Core principles remain the same (vertical traces depth through time, horizontal traces breadth across peers), but emphasis differs:

**Researching a product**: Vertical axis focuses on version iterations, technical roadmap evolution, user growth curves, key product decisions; horizontal axis focuses on feature comparison, performance comparison, user experience, pricing.

**Researching a company**: Vertical axis focuses on founding team, funding history, strategic pivots, organizational changes, key personnel moves; horizontal axis focuses on business model differences, market share, revenue comparison, organizational structure differences.

**Researching a concept** (technical paradigm, business model, cultural phenomenon): Vertical axis focuses on the concept's origin (who proposed it, based on what theory/need), how it became popular, what debates and evolution it went through; horizontal axis focuses on distinctions from similar concepts, respective applicable scenarios, different camps' arguments.
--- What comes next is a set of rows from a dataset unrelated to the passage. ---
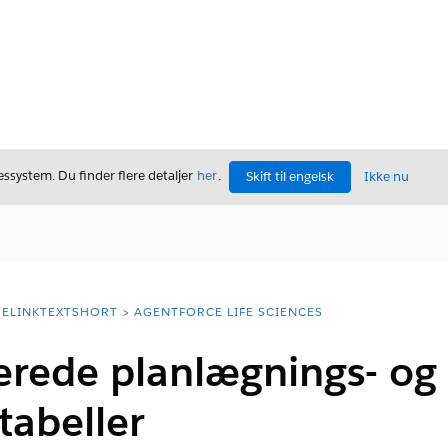
ssystem. Du finder flere detaljer
her
.
Skift til engelsk
Ikke nu
ELINKTEXTSHORT
AGENTFORCE LIFE SCIENCES
erede planlægnings- og
tabeller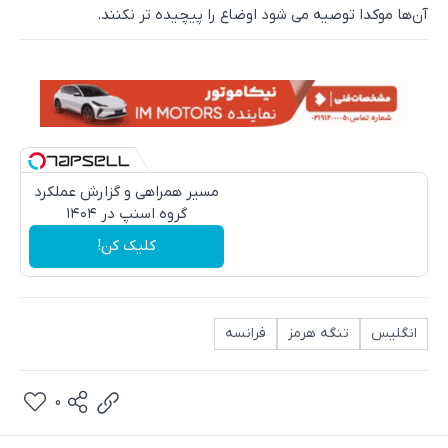
آن‌ها موکدا توصیه می شود اوضاع را پیچیده تر نکنند.
مسیر همراهی و گزارش عملکرد
گروه اسنپ در ۱۴۰۴
کلیک کن!
انگلیس
تنگه هرمز
فرانسه
0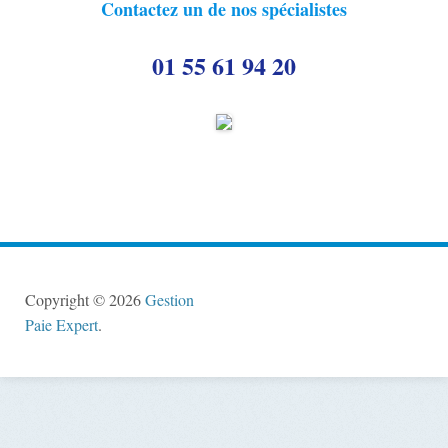
Contactez un de nos spécialistes
n
01 55 61 94 20
Copyright © 2026
Gestion
Paie Expert
.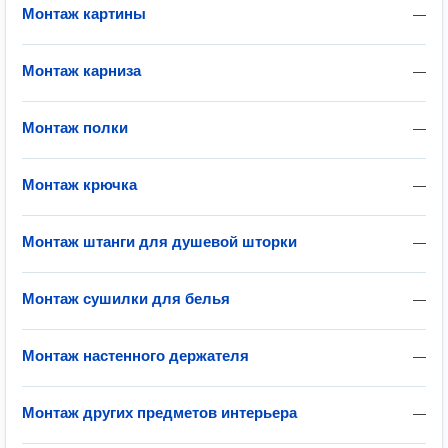
Монтаж картины
—
Монтаж карниза
—
Монтаж полки
—
Монтаж крючка
—
Монтаж штанги для душевой шторки
—
Монтаж сушилки для белья
—
Монтаж настенного держателя
—
Монтаж других предметов интерьера
—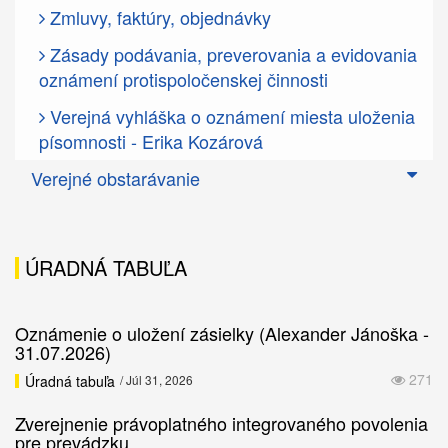
Zmluvy, faktúry, objednávky
Zásady podávania, preverovania a evidovania
oznámení protispoločenskej činnosti
Verejná vyhláška o oznámení miesta uloženia
písomnosti - Erika Kozárová
Verejné obstarávanie
ÚRADNÁ TABUĽA
Oznámenie o uložení zásielky (Alexander Jánoška -
31.07.2026)
271
Úradná tabuľa
/ Júl 31, 2026
Zverejnenie právoplatného integrovaného povolenia
pre prevádzku…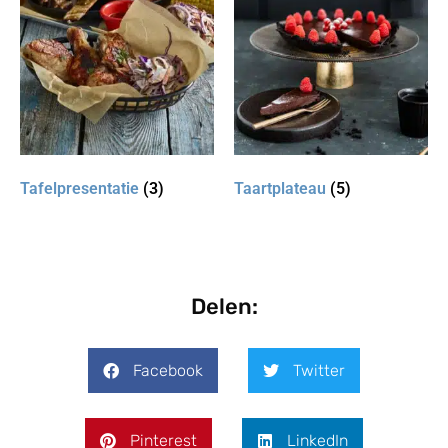
Tafelpresentatie
(3)
Taartplateau
(5)
Delen:
Facebook
Twitter
Pinterest
LinkedIn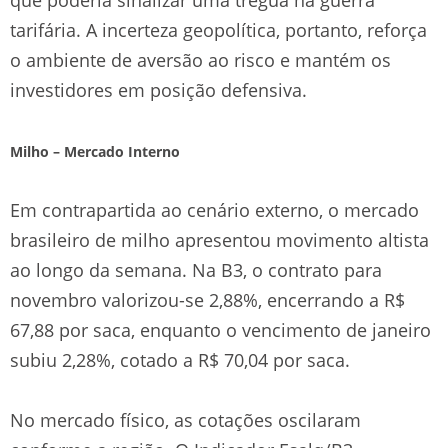
tarifária. A incerteza geopolítica, portanto, reforça
o ambiente de aversão ao risco e mantém os
investidores em posição defensiva.
Milho – Mercado Interno
Em contrapartida ao cenário externo, o mercado
brasileiro de milho apresentou movimento altista
ao longo da semana. Na B3, o contrato para
novembro valorizou-se 2,88%, encerrando a R$
67,88 por saca, enquanto o vencimento de janeiro
subiu 2,28%, cotado a R$ 70,04 por saca.
No mercado físico, as cotações oscilaram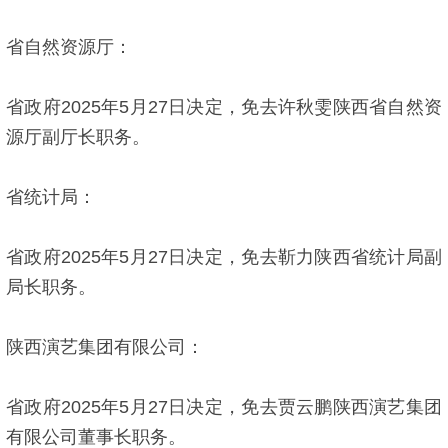
省自然资源厅：
省政府2025年5月27日决定，免去许秋雯陕西省自然资
源厅副厅长职务。
省统计局：
省政府2025年5月27日决定，免去靳力陕西省统计局副
局长职务。
陕西演艺集团有限公司：
省政府2025年5月27日决定，免去贾云鹏陕西演艺集团
有限公司董事长职务。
**Researching a person**: Vertical axis focuses on personal experience, career trajectory, key decisions, growth curve, evolution of public statements; horizontal axis focuses on comparison with others in the same field (working style, achievements, influence, strategic choices).

---

## Length Overview

| Section | Word Count | Notes |
|---------|-----------|-------|
| Vertical Analysis | 6,000–15,000 | Report body — don't skim the surface |
| Horizontal Analysis | 3,000–10,000 | Adjust based on number of competitors |
| Cross-Axis Insights | 1,500–3,000 | Crown jewel — produce new judgments |
| **Total** | **10,000–30,000** | Don't fear length — depth and completeness are the value |

---

## Quality Checklist

Self-check before delivery:

- [ ] Vertical axis reads as a narrative story? Has causal logic and contextual flow? Not a dry chronological list?
- [ ] Founder/initiator background and motivation have sufficient depth?
- [ ] Every key milestone is expanded — no important details skipped for brevity?
- [ ] Decision logic is reconstructed? Not just "what happened" but also "why this choice"?
- [ ] Horizontal competitor scenario judgment is correct (A/B/C)? Competitor analysis has sufficient depth?
- [ ] User reputation section cites real user voices? Not just official marketing?
- [ ] Cross-axis insights produce new judgments, not an abbreviated version of previous sections?
- [ ] Three future scenarios all have logical support?
- [ ] Writing style has rhythm and readability? Not a cold consulting report?
- [ ] None of the absolute prohibitions are violated?
- [ ] All key facts cite information sources?
- [ ] Information that can't be found is honestly marked "unavailable" — nothing fabricated?
- [ ] PDF layout is clean, well-structured, and readable?
- [ ] Total word count is within the 10,000–30,000 range?